In Sosa’s case, he had no legitimate use in looking up an ex-girlfriend and the man he saw her with. He wasn’t pursuing a case against either of them, or he would have to remove himself from that case if he were. No, this was just outright cyberstalking, a crime he’s not yet charged with.

“It has all your personal information, everything about you,” says Mary Osborn, a woman whose ex-boyfriend, a police officer in Texas, pled guilty to a stalking charge. “When police access all your information like this, and it’s not for a case, they commit a crime against you. They look you up only to stalk you, follow you, harass you, or G-d knows what else.”

What Can Be Done?

The El Paso Police Department has a problem. One that I’m no longer sure can be solved. There is a level of corruption that needs to be investigated and removed. That corruption taints the officers who are there for altruistic purposes.

“This department has three different classes of officers,” says one officer I spoke to for this article. “You have administration, which is what you would call top-heavy. When was the last time the Chief had to patrol the streets? Then you have the ones who should not be cops, about a third. Then there are those of us who take the heat because of administration and the bad actors with a badge.”

The PIOs (Public Information Officers) claim the department embraces transparency. That is nothing more than lip service and a dream. Transparency should also include regular updates on where an officer is within legal proceedings and status updates on their cases after arrest. That would be transparency.

Far too many officers have “monolithic” and warrior visions of themselves. They are there for ego. They are there because they were bullied in high school. Once they pin that badge on for the first time and start their first tour of duty, others begin to characterize the civilians with hostility and gain a hypervigilant skepticism towards outsiders.

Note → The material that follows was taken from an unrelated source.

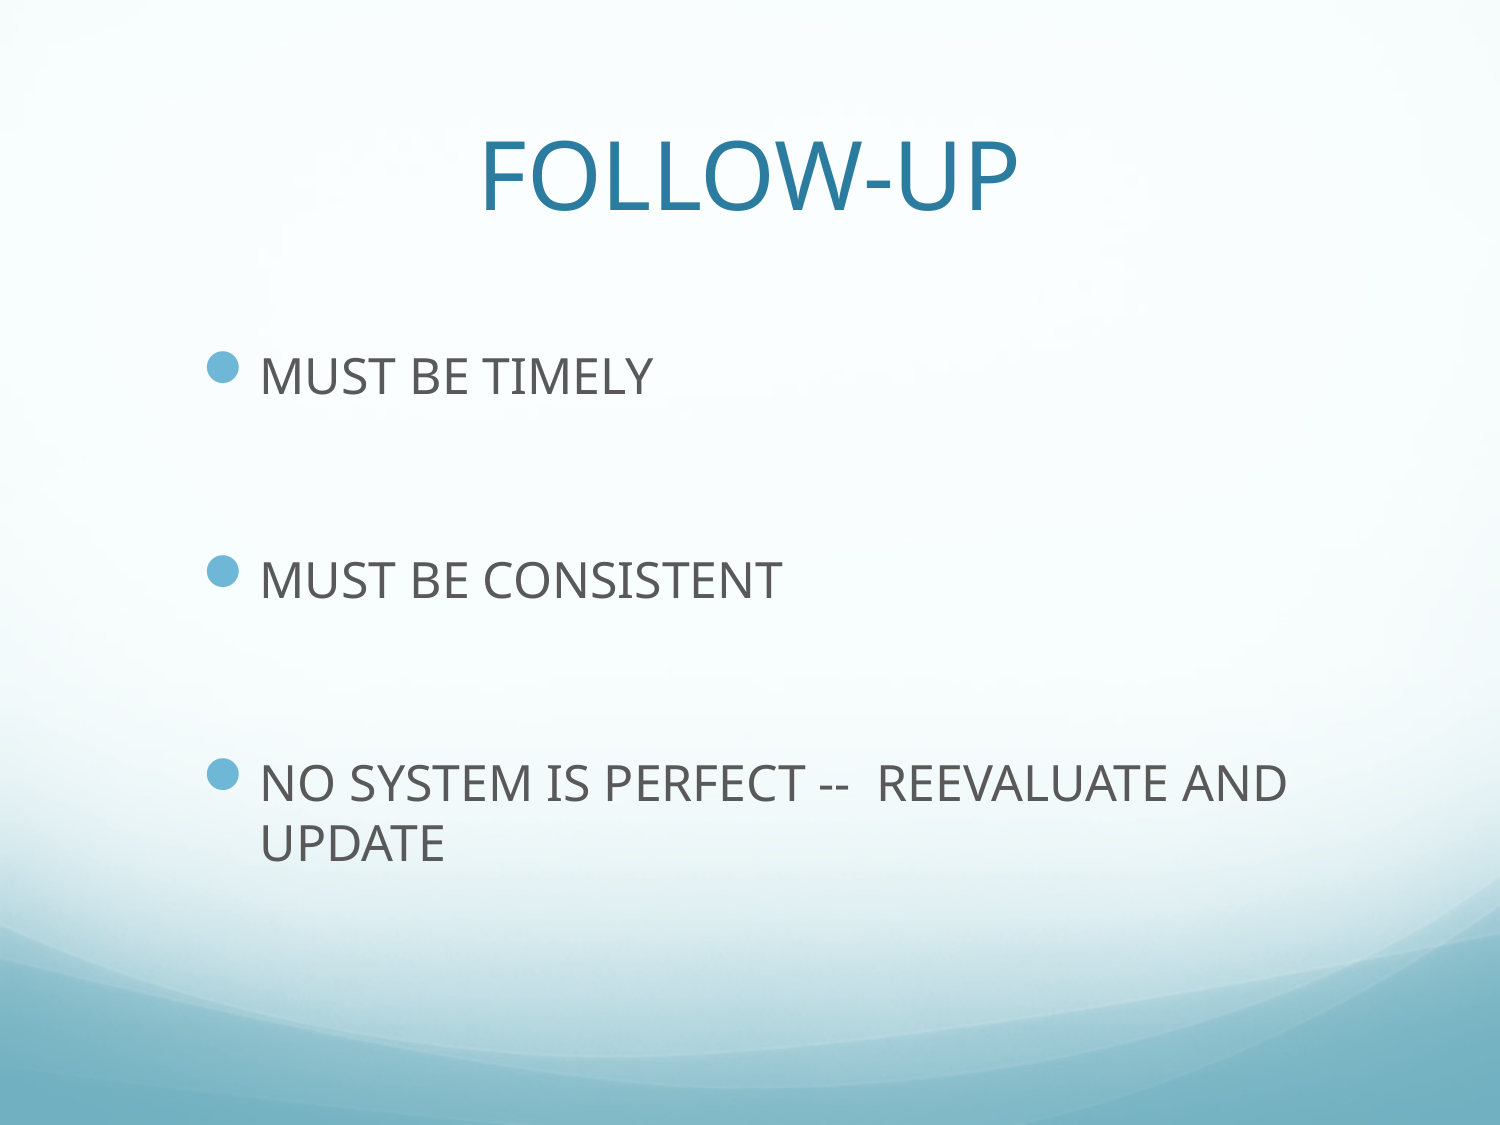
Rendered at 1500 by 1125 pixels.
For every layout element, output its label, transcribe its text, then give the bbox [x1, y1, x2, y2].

title FOLLOW-UP [90, 17, 1410, 237]
list MUST BE TIMELY MUST BE CONSISTENT NO SYSTEM IS PERFECT -- REEVALUATE AND UPDATE [187, 337, 1460, 1025]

We need to codify transparency, what it is, and how a department can ultimately be transparent into law. If officers are breaking the law or engaging in misconduct, we need to be able to discover it. It should not be a secret that we must bow down to a self-serving PIO officer to reveal.

What can be done? Citizens can unite with those officers who want to better the department and the community and demand that the El Paso Police Department be more open and transparent, and officers such as Lt. Surface and Sgt. Adan Chavez, who was accused of sexual harassment, be terminated.


At the time of writing this article, it appears that the El Paso Police Department has terminated Officer Guadalupe Sosa.